Okay, glad to have that out of the way. Now that you've got some healthy pragmatism flowing through your veins, you should really be keeping close track of new developments in Chef and other automation frameworks that make it easier to reuse code so you don't always have to reinvent the wheel.
WHAT?!?!?
I know. I know. I'm sorry. But I don't want to suggest that you should take writing your own cookbooks to the extreme either...
The truth is that people in the community are learning all of these lessons too. They're constantly getting better at designing cookbooks that can be used by others. And Chef is constantly getting better at supporting re-use of cookbooks.

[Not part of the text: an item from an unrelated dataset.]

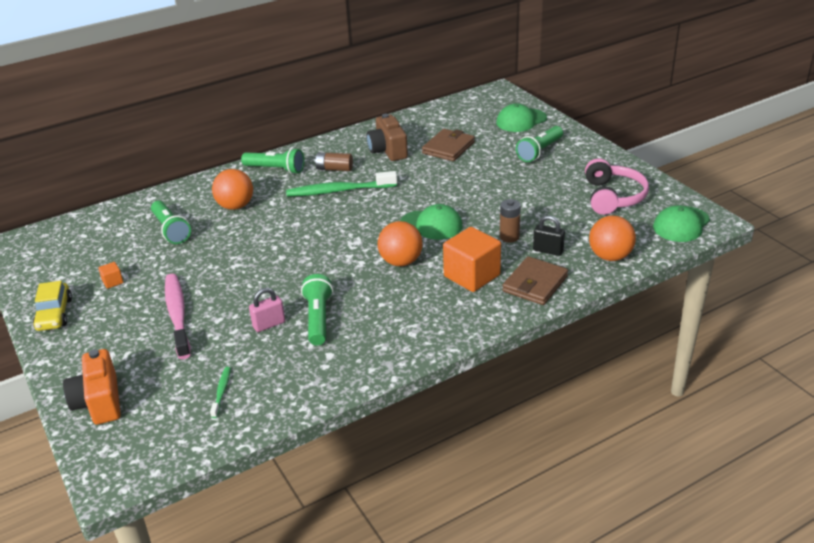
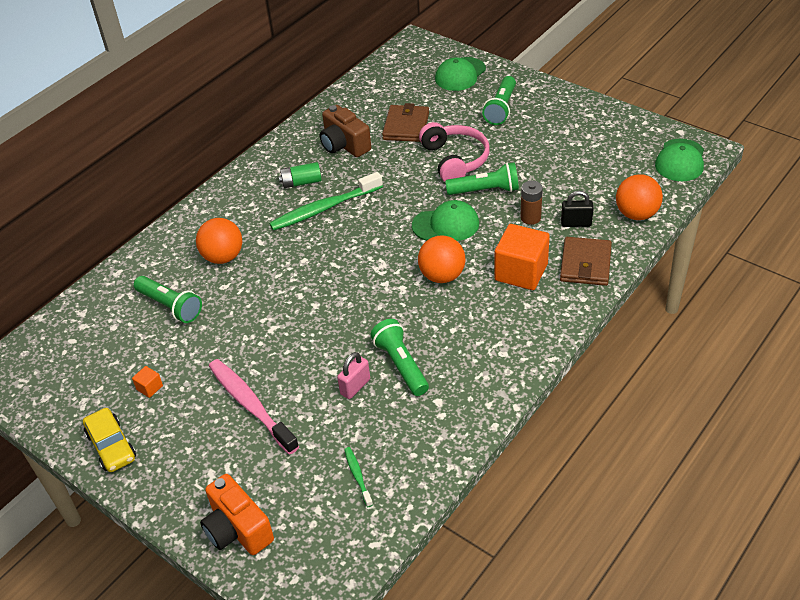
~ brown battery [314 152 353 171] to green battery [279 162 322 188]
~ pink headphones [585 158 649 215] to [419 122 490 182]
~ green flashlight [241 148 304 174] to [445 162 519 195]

For example, in Chef 10, it was really hard to use composed attributes, where you would define something like default[:a] = node[:b] + node[:c] and then be able to define b and c at any point in the attribute chain. I ended up writing a huge hack in a recipe chain just to sort of make this work. But in Chef 11, that sort of composition just works. And that makes it a lot easier to (a) write cookbooks that are easier to re-use and (b) wrap a community cookbook so it integrates more easily into your infrastructure.
A lot of these ideas are really new. We've had a long time to figure out a bunch of great ways to share regular code while allowing for variation. We're just not quite at the point with infrastructure as code. But it's getting better and better every day, so it pays to be a bit skeptical of the longetivity of any current best practices, allowing them to change as the tools get better.